Military chapels could be forced to conduct gay weddings, thanks to a Conservative minister who has demanded to know when churches using the chapels will allow the ceremonies to take place there.
Gay marriage was legalised in England and Wales in 2013, but a clause was written into the law excluding faith groups, including Christian churches, from the requirement to host and conduct gay weddings.
However, last June arrangements were made for military chapels to host gay weddings, with government ministers making it clear that the Churches wouldn’t be able to use their veto over gay marriage to block the ceremonies, The Express has reported.
The Church of England, the Church of Scotland and the Roman Catholic, Methodist, Presbyterian, Baptist, United Reformed and Congregational churches are all ‘sending churches’ – meaning they provide chaplains to the chapels.
The amendment led to a fudge, whereby the Churches were allowed to state their opposition to the ceremonies going ahead, while the Defence Secretary was given a duty to “consider the rights” of gay military personnel wishing to marry.

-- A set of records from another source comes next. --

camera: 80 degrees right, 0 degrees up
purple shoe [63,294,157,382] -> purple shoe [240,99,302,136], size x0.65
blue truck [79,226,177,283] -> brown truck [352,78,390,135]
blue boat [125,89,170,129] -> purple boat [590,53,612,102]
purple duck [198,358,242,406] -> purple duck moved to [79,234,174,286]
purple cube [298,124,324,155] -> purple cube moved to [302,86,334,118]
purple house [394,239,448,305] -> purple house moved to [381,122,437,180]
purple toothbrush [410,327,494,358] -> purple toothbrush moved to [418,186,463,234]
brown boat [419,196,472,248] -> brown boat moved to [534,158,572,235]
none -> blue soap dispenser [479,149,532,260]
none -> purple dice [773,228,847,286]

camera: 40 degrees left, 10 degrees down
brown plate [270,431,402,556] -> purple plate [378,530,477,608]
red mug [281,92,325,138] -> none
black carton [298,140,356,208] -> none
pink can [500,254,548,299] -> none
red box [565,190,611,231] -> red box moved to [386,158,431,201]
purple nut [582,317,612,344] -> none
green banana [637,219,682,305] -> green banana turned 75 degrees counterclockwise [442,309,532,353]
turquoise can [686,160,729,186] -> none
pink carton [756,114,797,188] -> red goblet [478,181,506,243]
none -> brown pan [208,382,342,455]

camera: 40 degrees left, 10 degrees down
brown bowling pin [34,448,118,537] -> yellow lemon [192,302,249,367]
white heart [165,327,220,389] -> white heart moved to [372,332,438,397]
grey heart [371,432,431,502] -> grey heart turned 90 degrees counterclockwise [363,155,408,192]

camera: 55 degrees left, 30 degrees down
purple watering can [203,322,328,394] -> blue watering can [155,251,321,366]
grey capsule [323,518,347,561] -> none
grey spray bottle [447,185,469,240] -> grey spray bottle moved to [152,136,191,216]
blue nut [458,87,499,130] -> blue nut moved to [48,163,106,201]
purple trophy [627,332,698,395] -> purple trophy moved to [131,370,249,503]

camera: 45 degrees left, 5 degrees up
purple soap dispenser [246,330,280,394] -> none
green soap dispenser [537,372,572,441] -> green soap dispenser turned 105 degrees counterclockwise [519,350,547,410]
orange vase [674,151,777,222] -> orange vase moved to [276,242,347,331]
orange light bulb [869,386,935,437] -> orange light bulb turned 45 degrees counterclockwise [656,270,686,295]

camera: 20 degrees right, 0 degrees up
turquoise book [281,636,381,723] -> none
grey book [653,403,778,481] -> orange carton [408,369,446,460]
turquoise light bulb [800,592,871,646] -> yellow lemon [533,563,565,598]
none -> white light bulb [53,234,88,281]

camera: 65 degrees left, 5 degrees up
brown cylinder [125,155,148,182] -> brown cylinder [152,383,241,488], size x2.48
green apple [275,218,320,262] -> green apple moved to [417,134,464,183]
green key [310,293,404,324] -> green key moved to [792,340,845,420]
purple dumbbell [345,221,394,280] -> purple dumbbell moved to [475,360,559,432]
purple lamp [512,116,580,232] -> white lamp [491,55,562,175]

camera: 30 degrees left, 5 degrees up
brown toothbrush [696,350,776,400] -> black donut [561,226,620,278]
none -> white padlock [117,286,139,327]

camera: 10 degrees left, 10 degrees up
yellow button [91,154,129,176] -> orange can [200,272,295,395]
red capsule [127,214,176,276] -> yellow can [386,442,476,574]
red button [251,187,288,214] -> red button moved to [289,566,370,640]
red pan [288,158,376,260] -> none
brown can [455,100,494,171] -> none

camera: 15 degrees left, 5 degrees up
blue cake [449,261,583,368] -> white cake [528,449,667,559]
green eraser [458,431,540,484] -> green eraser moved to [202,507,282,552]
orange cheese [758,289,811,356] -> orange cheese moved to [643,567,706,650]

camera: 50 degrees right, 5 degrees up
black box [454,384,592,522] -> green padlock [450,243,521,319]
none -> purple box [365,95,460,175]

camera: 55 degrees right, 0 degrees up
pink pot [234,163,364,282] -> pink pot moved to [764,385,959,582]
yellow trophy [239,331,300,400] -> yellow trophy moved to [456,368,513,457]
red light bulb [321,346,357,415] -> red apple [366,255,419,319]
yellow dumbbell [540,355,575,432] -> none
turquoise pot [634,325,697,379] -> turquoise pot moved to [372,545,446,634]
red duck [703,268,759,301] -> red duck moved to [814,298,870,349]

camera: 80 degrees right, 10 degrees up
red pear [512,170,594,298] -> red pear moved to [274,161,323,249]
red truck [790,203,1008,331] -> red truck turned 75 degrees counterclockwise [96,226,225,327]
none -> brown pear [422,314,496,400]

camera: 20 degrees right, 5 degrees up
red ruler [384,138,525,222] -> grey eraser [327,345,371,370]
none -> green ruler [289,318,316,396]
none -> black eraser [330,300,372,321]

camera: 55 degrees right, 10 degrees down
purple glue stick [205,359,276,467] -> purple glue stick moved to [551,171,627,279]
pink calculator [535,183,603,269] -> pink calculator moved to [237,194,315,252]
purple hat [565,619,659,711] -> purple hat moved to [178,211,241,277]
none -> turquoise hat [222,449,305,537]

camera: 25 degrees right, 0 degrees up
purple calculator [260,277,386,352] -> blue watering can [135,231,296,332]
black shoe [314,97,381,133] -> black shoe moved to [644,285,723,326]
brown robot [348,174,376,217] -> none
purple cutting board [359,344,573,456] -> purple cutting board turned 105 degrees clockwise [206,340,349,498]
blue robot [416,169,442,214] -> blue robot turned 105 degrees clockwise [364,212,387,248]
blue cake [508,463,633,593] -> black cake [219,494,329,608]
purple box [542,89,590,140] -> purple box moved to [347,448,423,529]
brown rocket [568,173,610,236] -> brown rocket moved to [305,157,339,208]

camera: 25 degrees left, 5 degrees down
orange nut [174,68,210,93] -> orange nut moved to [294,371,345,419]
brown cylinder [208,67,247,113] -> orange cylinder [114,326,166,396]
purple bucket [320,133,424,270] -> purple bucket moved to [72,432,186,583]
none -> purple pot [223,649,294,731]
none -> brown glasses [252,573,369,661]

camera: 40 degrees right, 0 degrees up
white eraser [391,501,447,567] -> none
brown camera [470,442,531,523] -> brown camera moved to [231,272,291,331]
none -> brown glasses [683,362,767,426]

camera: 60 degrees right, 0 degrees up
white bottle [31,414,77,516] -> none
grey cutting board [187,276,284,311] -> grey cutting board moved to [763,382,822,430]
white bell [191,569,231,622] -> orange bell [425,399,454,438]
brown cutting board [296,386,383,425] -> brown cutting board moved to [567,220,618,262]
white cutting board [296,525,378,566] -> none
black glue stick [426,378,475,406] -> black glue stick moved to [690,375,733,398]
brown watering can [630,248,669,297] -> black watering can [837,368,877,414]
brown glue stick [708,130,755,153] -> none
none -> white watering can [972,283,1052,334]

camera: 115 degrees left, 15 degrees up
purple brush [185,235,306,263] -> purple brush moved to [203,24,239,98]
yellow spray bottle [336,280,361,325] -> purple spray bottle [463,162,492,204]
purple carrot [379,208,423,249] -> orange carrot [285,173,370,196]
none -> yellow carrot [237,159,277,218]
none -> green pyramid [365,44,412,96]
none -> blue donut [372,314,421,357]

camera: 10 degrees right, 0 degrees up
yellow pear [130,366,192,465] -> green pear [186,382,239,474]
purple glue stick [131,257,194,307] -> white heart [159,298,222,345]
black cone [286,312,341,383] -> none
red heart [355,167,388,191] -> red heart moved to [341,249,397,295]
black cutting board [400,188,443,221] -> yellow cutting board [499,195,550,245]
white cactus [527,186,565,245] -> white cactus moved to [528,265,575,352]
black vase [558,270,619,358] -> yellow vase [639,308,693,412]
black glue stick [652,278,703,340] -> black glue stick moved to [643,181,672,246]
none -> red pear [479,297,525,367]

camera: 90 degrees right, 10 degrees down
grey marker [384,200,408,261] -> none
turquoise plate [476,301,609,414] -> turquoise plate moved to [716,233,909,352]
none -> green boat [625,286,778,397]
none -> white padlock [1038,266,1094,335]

That fudge has led to an 18 month stand-off between church and the state, as the sending churches oppose gay marriage.
The matter has now come to a head, as the Armed Forces minister Penny Mordaunt has confronted chaplains in the Army, Royal Navy and RAF, demanding to know how gay wedding regulations can be enforced in military chapels.
In response to a written question asking how many military chapels are registered to conduct same-sex marriages, Ms. Mordaunt responded: “There are 190 military chapels in England and Wales registered for marriages under the rites of Church of England or otherwise, as described under sections 69 and 70 of the 1949 Marriage Act.
“The Ministry of Defence allows same-sex marriages in military chapels, but none of the Sending Churches using the chapels currently allows same-sex marriages to be conducted there.
“I have asked the Chaplaincies of the three Services to advise me on how Parliament’s sanction of same sex-marriages may be fully implemented.”
Her request is likely to spark a new row on the matter, as the divide between the Churches and secular society grows ever wider.